Сухопутность, считал Бродель, сделалась историческим выбором страны, потому что, в конечном счете, то был выбор ее правителей: «правительство и само смотрело на мир с сухопутной колокольни». Слишком тяготило бремя сухопутных границ: «Для ведения и планирования широкомасштабной политики на морях Франция должна была… вырваться из осиного гнезда беспрерывных сухопутных войн, с тем чтобы, подобно англичанам, вести только одну войну – на море и иметь только один военный бюджет – военно-морской». А для этого «требовались не только прозорливость, удачливость, настойчивость, но и способность противостоять давлению воинственного дворянства, готового в любой момент выступить в поход по дорогам Европы»[30].
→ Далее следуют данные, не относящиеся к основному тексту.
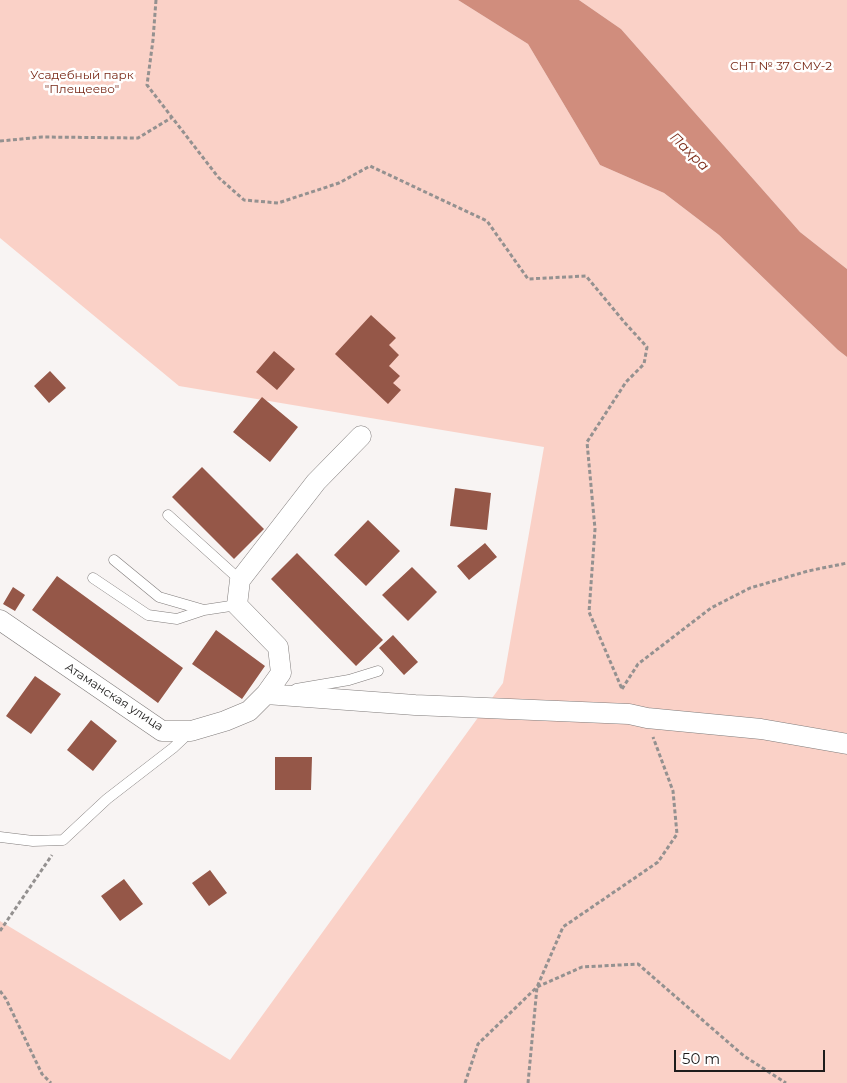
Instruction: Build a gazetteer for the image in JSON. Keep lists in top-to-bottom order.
{
  "streets": {
    "street": ["Атаманская улица"]
  },
  "water": ["Пахра"],
  "parks": ["СНТ № 37 СМУ-2", "Усадебный парк \"Плещеево\""],
  "scale_bar": "50 m"
}
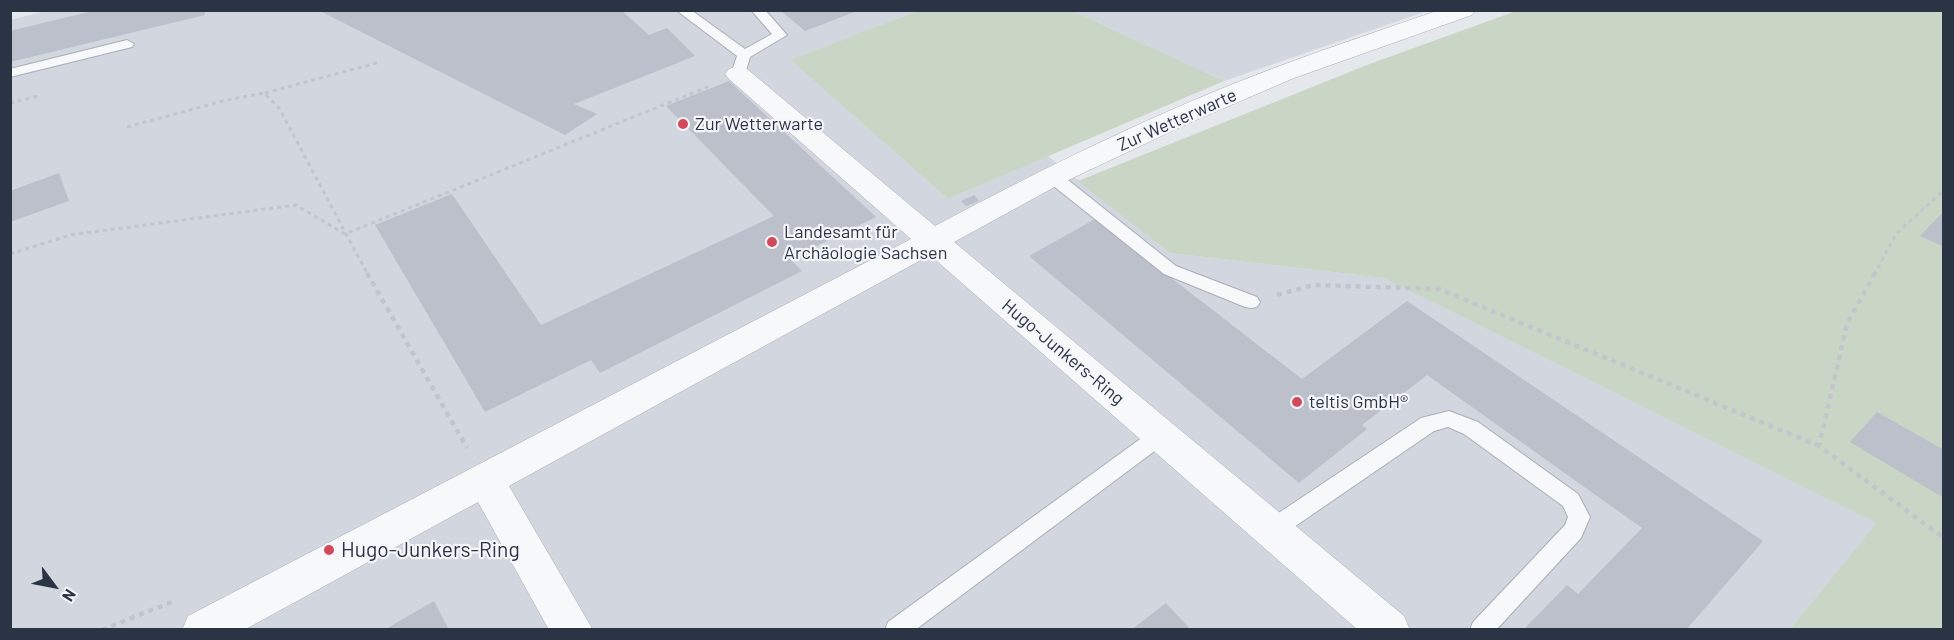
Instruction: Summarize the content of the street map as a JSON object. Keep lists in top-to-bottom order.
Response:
{
  "streets": {
    "street": ["Zur Wetterwarte", "Hugo-Junkers-Ring"]
  },
  "crossings": [
    ["Zur Wetterwarte", "Hugo-Junkers-Ring"]
  ],
  "places": [
    "Zur Wetterwarte",
    "Landesamt für Archäologie Sachsen",
    "teltis GmbH®",
    "Hugo-Junkers-Ring"
  ],
  "north": "bottom right"
}
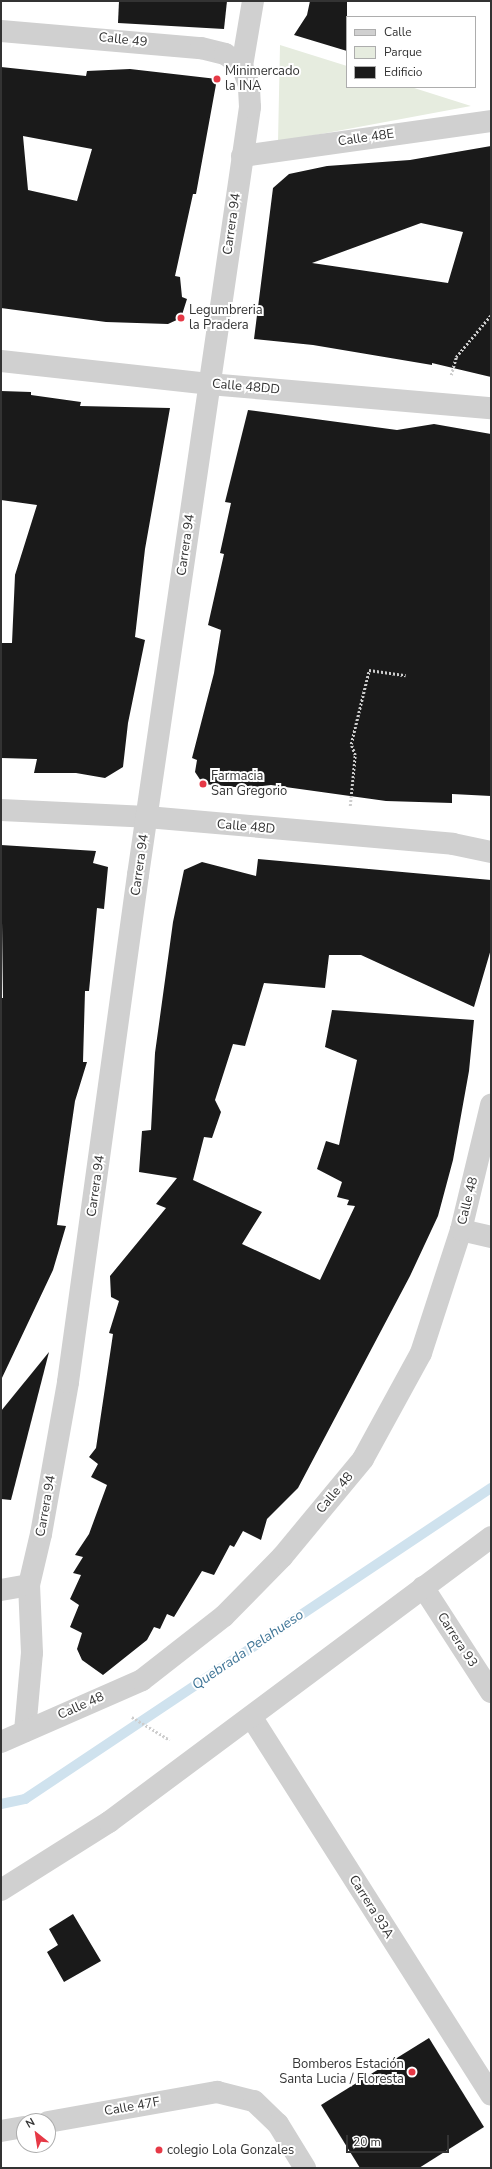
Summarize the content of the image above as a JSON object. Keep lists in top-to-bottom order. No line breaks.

Континентальную ориентацию закрепил выбор столицей Парижа. То, что столица оказалась прочно включенной, как бы «вросшей во внутренние районы страны», имело важные последствия для всей Франции – «если только не считать, – подчеркивал Бродель, – что сама Франция после долгих колебаний сделала подобный выбор, согласившись сознательно и добровольно стать чисто сухопутной державой», а соответственно и иметь сухопутную столицу[31].

Выбор произошел в весьма отдаленную эпоху. «Со времен Цезаря, если не раньше, вплоть до варварских нашествий V в., история Франции всегда была частью средиземноморской истории». Но после гораздо большее значение приобрели связи Франции с Центральной и Восточной Европой. Европа, сетовал Бродель, «давит на нас, лепит нашу судьбу». В итоге «Французское пространство» стало «куском пространства европейского»[32].

«Генетическое древо Франции и сущность ее цивилизации», отмечал Видаль де Лаблаш, связывали ее с континентом, придав ей здесь особое положение. Франция избежала катастрофических вторжений с Востока и оказалась менее втянутой в европейские проблемы, чем Германия или Россия; но в то же время была ограничена в возможностях территориального расширения, в отличие от той же Германии и особенно от России. Ее уделом сделалось распространение не в ширь, а в глубь. «Своим растительным миром, этническим составом и начальными следами цивилизации она вбирает в себя феномены, которые развивались в более обширном пространстве. Ее роль – это их синтез (de les résumer)»[33]. Так, французские ученые с разных сторон подходили к идее Франции как «синтеза цивилизаций», между тем как вопрос о генезисе этого синтеза был далеко не прост.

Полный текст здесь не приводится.